Set financial goals for the second half of the year
July 19, 2023258 views0 comments
BY TUNDE OYEDOYIN
Tunde Oyedoyin is a London-based personal finance coach and founder of Money Intelligence Coaching Academy, a specialist academy of personal finance. He can be reached as follows: +447846089587 (WhatsApp only); E-mail: tu5oyed@gmail.com
If, as they often say in government and Westminster corridors in particular, twenty four hours is a long time in politics, then six months isn’t a short time when it comes to your personal finance matters.
So, as we navigate the opening weeks of this second half of the year, you need to set financial goals. Otherwise, another Christmas will come by before you even blink or say Jack Robinson.
In other words, irrespective of what may have happened with your half-year results, you still must embrace the challenge of producing better results in this second half. One way to achieve this is to set financial goals. They may be those from the beginning of the year or entirely new goals. What matters is that you have some.
Watch this. Your financial goals do not have to be earth shaking as wanting to acquire a minority stake in a barbing saloon down the road. It may be as basic and realistic as wanting to put just ten thousand Naira aside or a tenner – £10- under your pillow every month. Both are worthwhile goals and you’ll be surprised that not many people have saved ten thousand Naira or a tenner per month from January to June.
More than five years ago, yours truly was holding a free Money Intelligence seminar at Walthamstow Library and talking along this line. A young mother in the audience said if only she heard what one was talking about before, things would have been different for her.

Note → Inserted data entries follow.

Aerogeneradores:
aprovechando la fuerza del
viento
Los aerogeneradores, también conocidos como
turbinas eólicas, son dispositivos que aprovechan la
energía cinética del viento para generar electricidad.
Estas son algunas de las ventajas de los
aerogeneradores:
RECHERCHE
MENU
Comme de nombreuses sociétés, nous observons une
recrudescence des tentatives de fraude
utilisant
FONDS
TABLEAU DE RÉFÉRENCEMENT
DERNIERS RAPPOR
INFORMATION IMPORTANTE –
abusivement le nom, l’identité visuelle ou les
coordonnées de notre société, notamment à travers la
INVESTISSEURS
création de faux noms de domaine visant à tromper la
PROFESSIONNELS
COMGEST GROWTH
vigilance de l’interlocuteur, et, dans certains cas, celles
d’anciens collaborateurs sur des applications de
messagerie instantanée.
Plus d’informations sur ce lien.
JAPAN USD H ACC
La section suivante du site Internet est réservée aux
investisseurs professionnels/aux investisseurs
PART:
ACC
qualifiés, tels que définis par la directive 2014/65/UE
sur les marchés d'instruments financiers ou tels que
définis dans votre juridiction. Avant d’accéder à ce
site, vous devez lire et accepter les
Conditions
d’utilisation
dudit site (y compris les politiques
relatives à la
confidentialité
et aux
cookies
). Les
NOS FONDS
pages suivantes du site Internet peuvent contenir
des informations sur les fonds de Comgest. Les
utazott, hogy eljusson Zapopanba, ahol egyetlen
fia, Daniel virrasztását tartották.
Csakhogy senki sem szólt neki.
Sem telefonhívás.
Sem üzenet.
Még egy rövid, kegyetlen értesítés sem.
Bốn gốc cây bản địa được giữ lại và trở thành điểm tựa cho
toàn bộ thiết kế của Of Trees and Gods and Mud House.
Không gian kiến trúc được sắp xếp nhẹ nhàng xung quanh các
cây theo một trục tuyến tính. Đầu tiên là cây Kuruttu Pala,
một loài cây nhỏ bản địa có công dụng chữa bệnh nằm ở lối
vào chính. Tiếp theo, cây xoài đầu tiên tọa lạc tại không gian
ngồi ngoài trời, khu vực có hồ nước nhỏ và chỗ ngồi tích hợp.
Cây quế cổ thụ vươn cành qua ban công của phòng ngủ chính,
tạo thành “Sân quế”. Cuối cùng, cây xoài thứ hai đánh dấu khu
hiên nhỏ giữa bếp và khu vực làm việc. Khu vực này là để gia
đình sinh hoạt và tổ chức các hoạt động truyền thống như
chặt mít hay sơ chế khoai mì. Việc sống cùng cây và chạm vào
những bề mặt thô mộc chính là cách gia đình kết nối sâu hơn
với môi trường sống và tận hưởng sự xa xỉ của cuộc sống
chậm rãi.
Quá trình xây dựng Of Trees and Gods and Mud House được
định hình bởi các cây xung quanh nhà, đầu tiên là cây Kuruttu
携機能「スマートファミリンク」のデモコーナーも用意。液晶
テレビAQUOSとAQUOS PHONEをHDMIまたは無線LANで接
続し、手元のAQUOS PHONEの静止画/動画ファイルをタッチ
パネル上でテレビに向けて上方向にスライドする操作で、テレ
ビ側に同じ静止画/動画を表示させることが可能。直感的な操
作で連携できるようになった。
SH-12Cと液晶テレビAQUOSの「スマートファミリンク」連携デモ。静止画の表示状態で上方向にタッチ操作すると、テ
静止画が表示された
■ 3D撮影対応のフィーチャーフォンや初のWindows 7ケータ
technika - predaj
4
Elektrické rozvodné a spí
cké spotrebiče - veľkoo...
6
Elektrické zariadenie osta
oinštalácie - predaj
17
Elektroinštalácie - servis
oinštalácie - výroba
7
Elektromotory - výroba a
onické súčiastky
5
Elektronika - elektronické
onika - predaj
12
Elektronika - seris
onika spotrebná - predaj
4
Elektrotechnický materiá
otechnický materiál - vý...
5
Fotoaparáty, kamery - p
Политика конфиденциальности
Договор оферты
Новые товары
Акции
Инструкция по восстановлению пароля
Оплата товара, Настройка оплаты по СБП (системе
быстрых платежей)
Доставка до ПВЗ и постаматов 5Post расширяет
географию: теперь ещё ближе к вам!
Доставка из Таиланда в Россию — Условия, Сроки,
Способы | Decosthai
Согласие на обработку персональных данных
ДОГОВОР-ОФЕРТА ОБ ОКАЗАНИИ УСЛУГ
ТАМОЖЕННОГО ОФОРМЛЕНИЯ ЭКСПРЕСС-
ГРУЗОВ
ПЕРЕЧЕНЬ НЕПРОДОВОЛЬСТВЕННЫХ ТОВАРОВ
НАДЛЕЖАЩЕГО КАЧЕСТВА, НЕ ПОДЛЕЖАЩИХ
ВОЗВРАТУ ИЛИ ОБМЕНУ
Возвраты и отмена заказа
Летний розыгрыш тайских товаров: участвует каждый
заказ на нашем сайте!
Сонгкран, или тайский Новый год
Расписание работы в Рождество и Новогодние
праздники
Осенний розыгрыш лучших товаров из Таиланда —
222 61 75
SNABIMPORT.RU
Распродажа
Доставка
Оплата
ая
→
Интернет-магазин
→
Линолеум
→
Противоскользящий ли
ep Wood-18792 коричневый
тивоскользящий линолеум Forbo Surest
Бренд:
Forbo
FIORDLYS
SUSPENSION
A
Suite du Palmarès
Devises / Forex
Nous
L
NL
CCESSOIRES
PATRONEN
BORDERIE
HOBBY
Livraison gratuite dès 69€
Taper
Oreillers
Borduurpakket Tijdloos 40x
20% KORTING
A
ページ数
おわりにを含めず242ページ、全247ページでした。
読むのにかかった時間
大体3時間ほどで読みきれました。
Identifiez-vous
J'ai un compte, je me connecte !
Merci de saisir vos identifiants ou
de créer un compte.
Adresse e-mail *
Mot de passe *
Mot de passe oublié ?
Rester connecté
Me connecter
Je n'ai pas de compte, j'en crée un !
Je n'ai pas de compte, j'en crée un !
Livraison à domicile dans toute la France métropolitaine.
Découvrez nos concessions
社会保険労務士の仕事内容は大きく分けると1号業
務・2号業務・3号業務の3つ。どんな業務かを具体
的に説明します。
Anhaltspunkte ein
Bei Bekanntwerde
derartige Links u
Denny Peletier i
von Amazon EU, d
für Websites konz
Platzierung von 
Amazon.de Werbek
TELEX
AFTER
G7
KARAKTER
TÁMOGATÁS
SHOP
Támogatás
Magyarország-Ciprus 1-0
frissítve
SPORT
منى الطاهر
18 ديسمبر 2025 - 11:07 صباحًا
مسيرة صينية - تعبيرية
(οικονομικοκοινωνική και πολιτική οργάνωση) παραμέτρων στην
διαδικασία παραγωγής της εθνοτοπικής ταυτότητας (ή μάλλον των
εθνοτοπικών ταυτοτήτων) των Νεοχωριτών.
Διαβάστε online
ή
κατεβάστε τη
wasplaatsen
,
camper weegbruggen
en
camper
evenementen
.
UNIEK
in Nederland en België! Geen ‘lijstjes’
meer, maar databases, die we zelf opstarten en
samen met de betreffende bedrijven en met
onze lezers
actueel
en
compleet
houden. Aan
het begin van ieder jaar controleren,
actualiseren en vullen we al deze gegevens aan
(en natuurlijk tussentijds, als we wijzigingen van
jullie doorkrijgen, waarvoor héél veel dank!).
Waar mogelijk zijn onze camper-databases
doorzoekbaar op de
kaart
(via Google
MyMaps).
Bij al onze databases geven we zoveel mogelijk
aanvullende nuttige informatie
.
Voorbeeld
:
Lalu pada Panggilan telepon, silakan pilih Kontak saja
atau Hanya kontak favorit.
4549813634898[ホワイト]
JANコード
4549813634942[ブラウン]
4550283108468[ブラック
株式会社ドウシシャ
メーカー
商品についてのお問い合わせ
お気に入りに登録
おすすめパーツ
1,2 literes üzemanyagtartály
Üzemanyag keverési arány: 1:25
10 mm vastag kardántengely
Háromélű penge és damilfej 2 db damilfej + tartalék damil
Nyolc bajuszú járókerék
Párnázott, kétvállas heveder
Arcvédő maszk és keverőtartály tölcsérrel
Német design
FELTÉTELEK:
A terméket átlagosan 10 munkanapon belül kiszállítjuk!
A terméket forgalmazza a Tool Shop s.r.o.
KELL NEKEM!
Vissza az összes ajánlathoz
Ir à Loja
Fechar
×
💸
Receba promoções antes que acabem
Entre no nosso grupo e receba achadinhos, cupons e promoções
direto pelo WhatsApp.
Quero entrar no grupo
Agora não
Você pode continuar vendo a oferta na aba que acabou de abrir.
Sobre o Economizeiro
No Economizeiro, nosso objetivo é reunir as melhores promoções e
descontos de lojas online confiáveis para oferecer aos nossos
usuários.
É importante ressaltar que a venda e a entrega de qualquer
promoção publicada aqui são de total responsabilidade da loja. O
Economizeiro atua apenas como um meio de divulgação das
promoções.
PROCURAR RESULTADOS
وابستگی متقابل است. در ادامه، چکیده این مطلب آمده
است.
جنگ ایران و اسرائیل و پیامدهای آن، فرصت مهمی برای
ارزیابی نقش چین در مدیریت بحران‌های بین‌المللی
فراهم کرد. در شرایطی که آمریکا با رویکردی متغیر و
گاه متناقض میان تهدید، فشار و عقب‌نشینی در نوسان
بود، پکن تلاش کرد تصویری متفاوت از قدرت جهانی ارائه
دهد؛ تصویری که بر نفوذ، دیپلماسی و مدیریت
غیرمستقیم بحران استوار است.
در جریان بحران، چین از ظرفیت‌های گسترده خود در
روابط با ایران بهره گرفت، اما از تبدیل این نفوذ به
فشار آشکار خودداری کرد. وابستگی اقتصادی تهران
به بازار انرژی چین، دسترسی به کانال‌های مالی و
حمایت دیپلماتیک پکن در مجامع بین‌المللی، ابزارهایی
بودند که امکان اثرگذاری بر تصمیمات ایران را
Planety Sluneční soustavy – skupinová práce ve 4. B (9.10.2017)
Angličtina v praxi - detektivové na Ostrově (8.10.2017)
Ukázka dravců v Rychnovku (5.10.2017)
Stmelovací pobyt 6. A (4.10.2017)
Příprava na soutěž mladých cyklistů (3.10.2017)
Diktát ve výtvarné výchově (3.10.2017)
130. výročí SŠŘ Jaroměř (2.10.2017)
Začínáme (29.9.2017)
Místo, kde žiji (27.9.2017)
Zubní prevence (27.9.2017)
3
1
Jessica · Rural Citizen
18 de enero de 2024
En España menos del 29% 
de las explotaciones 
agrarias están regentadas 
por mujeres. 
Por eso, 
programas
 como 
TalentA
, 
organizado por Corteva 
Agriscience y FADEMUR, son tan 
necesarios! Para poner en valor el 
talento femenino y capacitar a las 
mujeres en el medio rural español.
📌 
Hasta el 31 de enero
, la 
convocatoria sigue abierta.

So, in the words of Shawn Wallace of ITV’s hit programme, ‘The Chase’, “let’s do this” and set financial goals for the second half of this year.
Don’t forget. Yours may simply be that you want to be less reliant on overdraft each and every month. For someone else, they may fancy saving thirty thousand Naira per month over the next six months. That should help make your landlord happy at some point when 2024 comes around.
Know your level and set realistic goals. Yours truly read a piece in the Metro Newspaper of Wednesday July 5 and it was that the Coutts Bank had closed the account of former Brexit party leader, Nigel Farage.
According to the report, it wasn’t anything personal or political as Farage claimed. The private bank’s source told BBC it was purely a commercial decision, as customers must borrow or invest at least £1 million with them or hold £3 million in savings. That means anyone who doesn’t meet either condition should move their money next door.
Though it’s a good feeling walking across Trafalgar Square and pointing to Coutts as the place you keep your money; that actually may be among someone’s half-year goals. Tell you what? Rather than have that, it is better to set realistic goals such as saving N10,000 per month for the rest of the year. It’s good to know your level.
N:B Correction on last week’s piece on Adieu Jerry Okorodudu. It turned out that one had mistakenly forgotten to put “t” somewhere in the penultimate paragraph. The sentence was supposed to be “Hopefully, the Ikorodu hospital will be kind enough to let go of his dead body even if the family can’t settle the bill.”
Many thanks to the distinguished retired banker friend of this column who brought it to one’s attention.